Problem to solve
What lines in the records below mention "shadow"? List them all.

Stored items
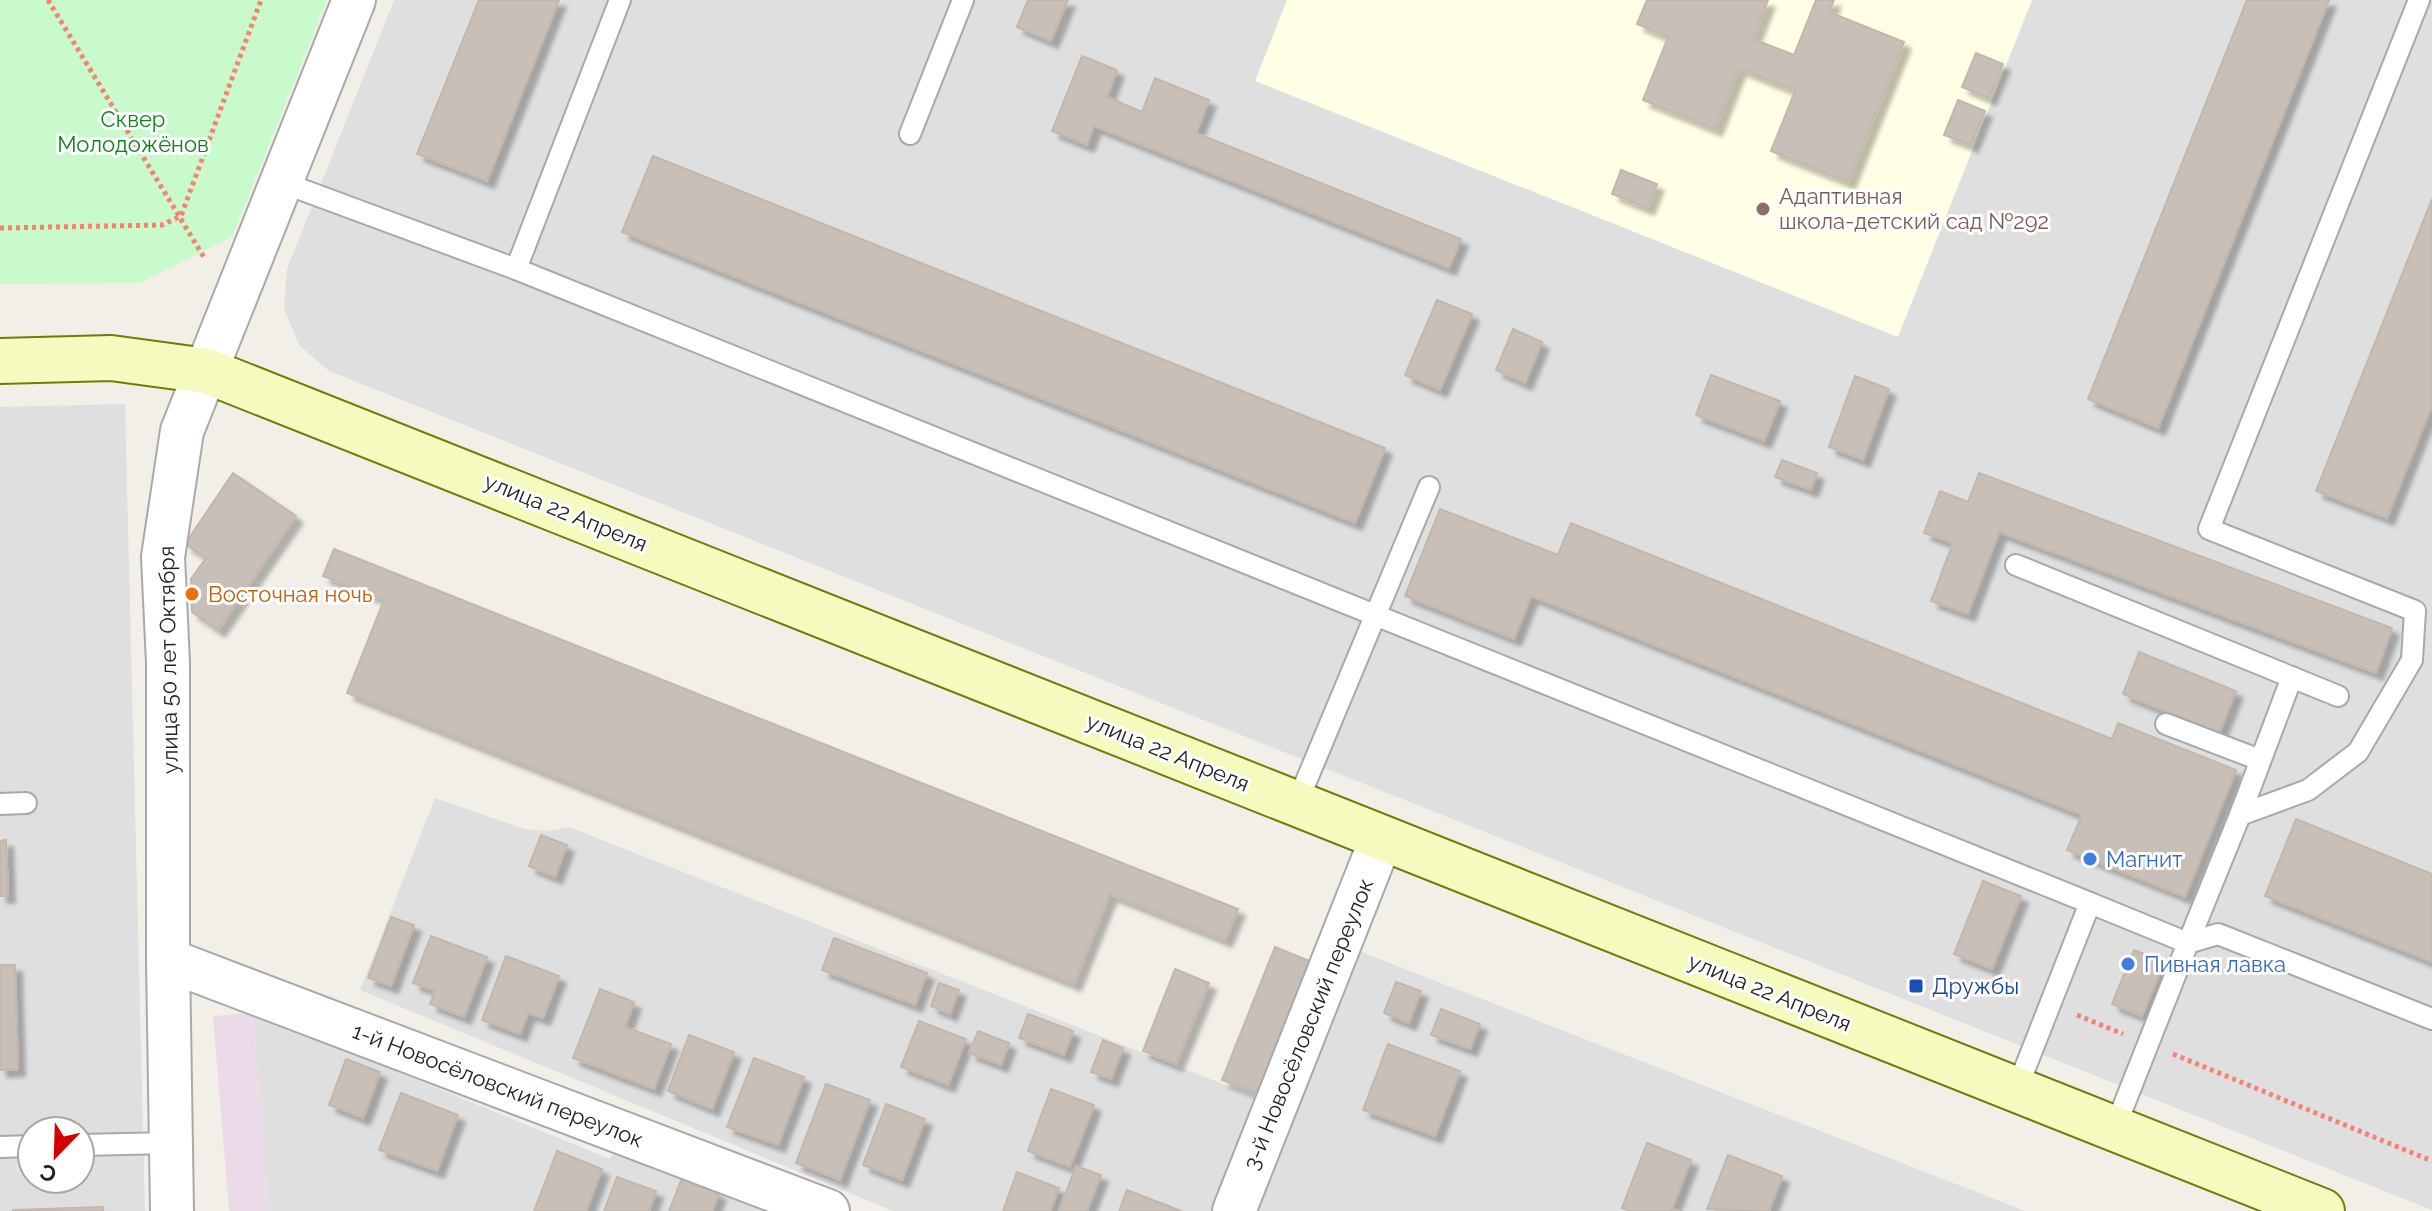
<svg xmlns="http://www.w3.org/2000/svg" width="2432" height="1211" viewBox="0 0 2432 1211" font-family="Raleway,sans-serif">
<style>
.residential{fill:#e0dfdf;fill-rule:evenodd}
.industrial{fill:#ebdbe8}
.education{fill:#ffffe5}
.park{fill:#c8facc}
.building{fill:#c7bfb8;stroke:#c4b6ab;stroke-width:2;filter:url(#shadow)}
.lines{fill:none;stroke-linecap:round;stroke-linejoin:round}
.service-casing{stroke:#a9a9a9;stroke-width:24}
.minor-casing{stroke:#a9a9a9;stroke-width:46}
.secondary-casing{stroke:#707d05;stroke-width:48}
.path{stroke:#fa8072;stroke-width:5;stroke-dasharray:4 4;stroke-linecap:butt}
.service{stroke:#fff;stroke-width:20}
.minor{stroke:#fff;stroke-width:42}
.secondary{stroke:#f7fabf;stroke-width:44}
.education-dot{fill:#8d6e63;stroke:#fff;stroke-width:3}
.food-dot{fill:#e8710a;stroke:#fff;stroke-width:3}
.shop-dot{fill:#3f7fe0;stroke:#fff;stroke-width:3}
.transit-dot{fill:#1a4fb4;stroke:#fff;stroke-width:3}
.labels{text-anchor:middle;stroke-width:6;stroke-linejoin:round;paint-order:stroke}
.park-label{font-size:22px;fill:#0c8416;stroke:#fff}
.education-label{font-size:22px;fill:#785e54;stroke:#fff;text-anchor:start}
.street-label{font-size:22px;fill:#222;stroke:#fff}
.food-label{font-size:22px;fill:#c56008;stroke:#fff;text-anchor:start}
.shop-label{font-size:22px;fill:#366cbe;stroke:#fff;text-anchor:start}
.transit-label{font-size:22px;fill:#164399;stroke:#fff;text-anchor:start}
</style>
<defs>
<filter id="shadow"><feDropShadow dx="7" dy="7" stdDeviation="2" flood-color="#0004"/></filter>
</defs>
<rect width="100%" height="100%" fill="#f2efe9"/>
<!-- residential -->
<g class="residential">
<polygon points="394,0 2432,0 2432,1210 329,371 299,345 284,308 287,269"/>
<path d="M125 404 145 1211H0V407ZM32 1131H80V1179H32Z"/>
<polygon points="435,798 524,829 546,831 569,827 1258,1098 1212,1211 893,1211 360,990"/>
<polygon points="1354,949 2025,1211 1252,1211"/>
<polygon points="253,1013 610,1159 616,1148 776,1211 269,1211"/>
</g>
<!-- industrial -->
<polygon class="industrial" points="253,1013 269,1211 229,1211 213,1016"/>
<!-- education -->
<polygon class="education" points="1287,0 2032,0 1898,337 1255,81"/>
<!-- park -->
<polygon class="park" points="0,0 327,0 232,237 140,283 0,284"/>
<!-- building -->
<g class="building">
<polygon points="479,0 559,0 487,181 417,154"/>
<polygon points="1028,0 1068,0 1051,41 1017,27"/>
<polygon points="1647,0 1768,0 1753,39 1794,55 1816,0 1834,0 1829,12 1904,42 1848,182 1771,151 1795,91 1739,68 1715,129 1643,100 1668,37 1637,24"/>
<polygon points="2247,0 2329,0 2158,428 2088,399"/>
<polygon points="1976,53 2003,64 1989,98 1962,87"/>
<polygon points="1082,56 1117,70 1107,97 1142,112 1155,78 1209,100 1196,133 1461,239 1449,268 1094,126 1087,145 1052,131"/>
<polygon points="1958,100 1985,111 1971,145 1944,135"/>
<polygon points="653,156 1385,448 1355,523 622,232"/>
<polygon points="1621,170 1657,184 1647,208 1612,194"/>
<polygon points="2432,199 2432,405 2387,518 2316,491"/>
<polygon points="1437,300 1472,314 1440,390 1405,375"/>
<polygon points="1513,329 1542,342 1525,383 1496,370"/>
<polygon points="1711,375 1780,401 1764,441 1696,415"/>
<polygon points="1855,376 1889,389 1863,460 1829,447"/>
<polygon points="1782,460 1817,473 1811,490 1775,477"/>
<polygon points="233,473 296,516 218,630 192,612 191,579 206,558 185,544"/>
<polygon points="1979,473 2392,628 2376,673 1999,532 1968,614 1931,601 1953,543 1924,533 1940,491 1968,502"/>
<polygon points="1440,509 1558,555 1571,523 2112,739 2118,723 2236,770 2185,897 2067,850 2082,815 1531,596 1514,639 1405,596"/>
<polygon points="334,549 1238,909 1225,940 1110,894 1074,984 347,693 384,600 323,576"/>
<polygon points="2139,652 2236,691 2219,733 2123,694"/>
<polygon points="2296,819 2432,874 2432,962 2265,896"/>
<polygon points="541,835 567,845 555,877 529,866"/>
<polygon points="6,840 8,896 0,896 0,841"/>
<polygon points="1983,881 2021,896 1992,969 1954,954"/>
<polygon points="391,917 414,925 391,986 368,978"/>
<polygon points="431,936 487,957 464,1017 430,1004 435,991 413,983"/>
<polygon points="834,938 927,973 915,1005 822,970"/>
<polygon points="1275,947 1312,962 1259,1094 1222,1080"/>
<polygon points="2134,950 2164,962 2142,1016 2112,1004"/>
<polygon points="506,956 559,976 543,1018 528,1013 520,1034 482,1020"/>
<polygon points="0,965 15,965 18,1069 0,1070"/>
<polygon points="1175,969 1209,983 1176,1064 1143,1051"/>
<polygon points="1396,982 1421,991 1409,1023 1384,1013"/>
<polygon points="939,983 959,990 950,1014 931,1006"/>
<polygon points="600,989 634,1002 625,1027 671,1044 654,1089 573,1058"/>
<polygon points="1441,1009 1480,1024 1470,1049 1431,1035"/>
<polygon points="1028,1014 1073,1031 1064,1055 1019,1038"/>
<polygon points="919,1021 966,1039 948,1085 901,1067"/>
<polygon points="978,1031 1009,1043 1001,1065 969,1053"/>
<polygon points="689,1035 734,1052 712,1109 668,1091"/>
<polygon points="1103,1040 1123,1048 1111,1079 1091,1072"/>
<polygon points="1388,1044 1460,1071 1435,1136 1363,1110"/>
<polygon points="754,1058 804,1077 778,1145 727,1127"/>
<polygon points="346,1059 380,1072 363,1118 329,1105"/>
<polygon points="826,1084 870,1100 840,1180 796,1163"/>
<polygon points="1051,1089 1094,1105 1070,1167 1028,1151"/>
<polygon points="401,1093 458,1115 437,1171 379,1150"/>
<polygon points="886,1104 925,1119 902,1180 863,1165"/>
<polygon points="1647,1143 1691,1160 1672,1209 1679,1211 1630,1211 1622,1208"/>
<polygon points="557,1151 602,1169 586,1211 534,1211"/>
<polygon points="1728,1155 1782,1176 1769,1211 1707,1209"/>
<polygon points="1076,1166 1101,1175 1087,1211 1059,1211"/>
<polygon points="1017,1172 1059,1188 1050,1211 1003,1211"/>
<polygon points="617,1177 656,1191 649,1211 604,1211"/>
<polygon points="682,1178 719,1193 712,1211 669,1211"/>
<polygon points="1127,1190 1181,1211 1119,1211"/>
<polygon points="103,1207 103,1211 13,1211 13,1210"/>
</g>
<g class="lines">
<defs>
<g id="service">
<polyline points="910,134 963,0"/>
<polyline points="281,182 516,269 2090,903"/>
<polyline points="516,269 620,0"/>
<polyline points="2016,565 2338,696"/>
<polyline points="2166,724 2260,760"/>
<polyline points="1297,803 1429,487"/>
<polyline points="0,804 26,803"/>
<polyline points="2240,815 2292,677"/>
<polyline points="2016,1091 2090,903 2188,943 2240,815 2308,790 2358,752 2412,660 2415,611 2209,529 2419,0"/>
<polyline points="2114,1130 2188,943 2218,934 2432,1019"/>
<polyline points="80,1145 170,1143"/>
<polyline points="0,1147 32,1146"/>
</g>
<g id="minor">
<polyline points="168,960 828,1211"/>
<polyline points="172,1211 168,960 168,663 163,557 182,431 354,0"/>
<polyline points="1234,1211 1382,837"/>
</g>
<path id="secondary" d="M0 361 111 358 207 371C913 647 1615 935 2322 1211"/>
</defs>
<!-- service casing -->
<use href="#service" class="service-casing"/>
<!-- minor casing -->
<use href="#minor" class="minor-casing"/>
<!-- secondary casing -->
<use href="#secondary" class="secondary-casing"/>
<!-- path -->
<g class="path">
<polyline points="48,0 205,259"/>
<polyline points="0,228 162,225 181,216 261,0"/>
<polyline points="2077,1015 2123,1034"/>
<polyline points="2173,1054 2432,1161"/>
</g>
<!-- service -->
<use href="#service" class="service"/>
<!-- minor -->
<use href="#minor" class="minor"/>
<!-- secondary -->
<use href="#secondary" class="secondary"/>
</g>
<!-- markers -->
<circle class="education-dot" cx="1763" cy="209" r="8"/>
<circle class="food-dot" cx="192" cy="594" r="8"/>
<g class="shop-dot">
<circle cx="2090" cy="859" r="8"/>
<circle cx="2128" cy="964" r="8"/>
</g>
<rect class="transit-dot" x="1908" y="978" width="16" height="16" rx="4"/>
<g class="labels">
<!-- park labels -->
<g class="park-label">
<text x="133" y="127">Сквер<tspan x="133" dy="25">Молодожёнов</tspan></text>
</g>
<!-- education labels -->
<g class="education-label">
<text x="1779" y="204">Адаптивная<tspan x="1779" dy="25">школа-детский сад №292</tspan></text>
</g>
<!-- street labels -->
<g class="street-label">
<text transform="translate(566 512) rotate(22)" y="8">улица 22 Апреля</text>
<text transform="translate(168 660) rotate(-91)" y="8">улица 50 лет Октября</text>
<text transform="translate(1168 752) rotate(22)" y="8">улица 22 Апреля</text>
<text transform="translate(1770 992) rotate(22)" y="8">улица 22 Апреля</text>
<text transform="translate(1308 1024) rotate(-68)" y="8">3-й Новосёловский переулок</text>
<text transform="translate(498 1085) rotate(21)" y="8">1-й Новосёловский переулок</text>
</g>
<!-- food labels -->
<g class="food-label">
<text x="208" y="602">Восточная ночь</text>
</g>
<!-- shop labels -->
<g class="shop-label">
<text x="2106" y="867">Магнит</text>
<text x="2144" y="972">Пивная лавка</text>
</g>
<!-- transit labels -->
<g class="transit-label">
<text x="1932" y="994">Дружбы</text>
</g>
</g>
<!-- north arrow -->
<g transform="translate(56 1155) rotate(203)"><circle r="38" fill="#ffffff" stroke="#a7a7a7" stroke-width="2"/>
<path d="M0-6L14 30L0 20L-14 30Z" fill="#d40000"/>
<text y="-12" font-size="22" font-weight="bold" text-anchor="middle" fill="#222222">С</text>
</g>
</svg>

---

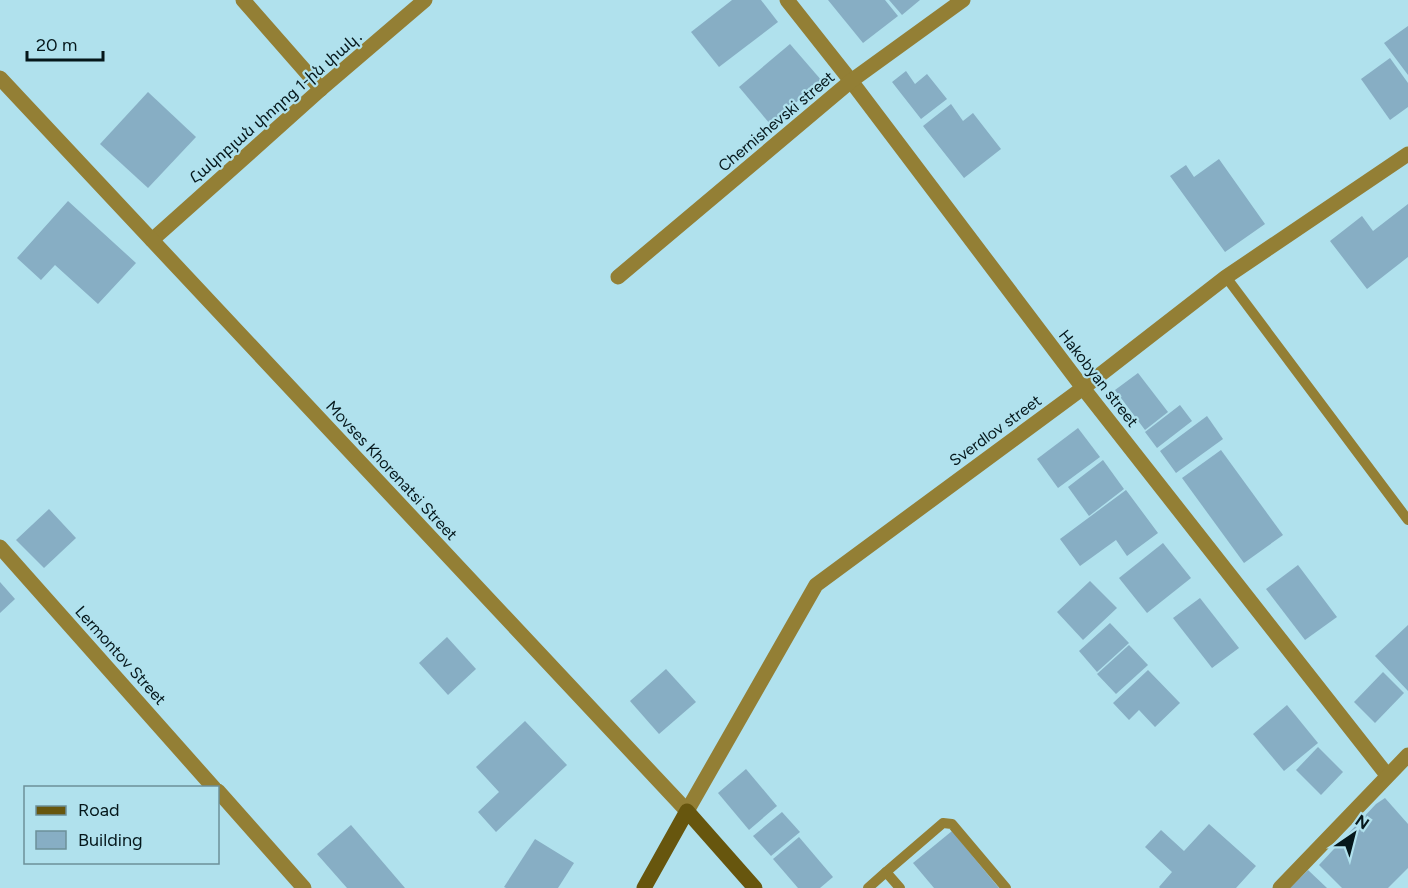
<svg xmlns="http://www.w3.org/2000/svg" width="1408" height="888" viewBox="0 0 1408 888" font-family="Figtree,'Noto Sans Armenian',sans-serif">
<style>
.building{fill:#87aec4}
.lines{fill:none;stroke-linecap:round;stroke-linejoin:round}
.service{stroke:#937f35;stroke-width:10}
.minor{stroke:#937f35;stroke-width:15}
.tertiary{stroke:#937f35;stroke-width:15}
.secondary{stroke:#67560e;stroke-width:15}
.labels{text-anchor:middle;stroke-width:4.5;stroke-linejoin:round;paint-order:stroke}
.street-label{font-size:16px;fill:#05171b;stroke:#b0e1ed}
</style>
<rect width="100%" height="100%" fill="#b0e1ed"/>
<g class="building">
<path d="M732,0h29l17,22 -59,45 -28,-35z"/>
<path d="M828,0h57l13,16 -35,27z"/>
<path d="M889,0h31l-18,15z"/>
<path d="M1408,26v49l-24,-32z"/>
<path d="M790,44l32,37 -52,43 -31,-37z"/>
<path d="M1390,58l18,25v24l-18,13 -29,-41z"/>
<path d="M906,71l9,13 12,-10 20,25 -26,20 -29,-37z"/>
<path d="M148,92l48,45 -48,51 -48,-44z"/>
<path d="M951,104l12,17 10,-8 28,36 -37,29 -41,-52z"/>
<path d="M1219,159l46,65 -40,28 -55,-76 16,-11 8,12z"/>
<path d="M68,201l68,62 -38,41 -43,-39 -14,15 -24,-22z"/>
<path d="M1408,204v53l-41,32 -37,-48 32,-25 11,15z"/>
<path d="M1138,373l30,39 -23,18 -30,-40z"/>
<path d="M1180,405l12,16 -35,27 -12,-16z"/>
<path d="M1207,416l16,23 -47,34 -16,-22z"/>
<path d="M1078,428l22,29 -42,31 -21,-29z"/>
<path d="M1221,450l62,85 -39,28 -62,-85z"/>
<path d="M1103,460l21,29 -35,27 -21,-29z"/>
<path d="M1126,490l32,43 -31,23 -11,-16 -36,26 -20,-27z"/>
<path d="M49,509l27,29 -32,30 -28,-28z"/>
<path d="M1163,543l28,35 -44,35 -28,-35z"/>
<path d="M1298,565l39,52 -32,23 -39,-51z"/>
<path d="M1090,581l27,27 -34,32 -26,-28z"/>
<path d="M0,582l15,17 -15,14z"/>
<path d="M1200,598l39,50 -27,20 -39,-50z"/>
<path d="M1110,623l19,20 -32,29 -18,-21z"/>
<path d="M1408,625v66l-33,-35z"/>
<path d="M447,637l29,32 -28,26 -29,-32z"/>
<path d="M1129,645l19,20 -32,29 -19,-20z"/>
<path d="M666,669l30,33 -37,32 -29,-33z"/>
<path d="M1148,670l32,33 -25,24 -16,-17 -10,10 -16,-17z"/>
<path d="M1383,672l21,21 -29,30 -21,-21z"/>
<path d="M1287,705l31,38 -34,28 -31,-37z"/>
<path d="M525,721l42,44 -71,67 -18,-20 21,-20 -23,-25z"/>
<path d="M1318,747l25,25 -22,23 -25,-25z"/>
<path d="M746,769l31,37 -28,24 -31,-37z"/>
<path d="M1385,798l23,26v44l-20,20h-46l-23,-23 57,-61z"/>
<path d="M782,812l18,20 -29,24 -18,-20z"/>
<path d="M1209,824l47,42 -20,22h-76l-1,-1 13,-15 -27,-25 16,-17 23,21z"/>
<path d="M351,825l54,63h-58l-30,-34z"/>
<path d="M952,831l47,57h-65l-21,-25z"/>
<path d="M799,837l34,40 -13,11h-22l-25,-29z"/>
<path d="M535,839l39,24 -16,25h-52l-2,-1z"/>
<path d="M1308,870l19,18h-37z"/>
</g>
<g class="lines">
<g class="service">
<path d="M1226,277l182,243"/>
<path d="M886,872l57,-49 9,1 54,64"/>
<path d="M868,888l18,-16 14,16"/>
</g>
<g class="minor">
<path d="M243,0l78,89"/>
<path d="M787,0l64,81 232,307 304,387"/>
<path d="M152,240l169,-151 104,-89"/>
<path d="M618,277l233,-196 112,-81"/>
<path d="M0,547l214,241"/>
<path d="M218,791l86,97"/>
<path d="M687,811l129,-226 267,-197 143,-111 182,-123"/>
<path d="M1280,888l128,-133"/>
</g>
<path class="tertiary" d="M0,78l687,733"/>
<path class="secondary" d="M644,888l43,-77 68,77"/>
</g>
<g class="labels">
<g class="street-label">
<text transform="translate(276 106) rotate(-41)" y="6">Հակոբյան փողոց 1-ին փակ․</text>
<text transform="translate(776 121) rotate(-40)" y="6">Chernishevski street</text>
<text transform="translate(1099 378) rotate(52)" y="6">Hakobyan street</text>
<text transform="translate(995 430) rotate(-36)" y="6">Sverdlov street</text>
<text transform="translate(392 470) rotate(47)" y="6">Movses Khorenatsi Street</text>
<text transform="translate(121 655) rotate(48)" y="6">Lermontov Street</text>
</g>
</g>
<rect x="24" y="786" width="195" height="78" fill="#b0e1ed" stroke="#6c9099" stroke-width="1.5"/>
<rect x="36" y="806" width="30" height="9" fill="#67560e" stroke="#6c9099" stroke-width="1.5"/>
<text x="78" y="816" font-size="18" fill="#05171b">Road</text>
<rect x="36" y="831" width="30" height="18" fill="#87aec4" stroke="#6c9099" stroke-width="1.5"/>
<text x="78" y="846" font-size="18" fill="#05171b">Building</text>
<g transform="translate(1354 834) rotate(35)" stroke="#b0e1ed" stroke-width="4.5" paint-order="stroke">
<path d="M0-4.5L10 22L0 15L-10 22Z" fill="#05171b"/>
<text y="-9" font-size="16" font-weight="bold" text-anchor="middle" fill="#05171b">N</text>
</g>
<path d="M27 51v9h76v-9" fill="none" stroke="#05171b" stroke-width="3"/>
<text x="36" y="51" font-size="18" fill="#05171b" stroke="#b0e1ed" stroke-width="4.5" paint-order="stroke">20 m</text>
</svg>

Completed exercise
.building{fill:#c7bfb8;stroke:#c4b6ab;stroke-width:2;filter:url(#shadow)}
<filter id="shadow"><feDropShadow dx="7" dy="7" stdDeviation="2" flood-color="#0004"/></filter>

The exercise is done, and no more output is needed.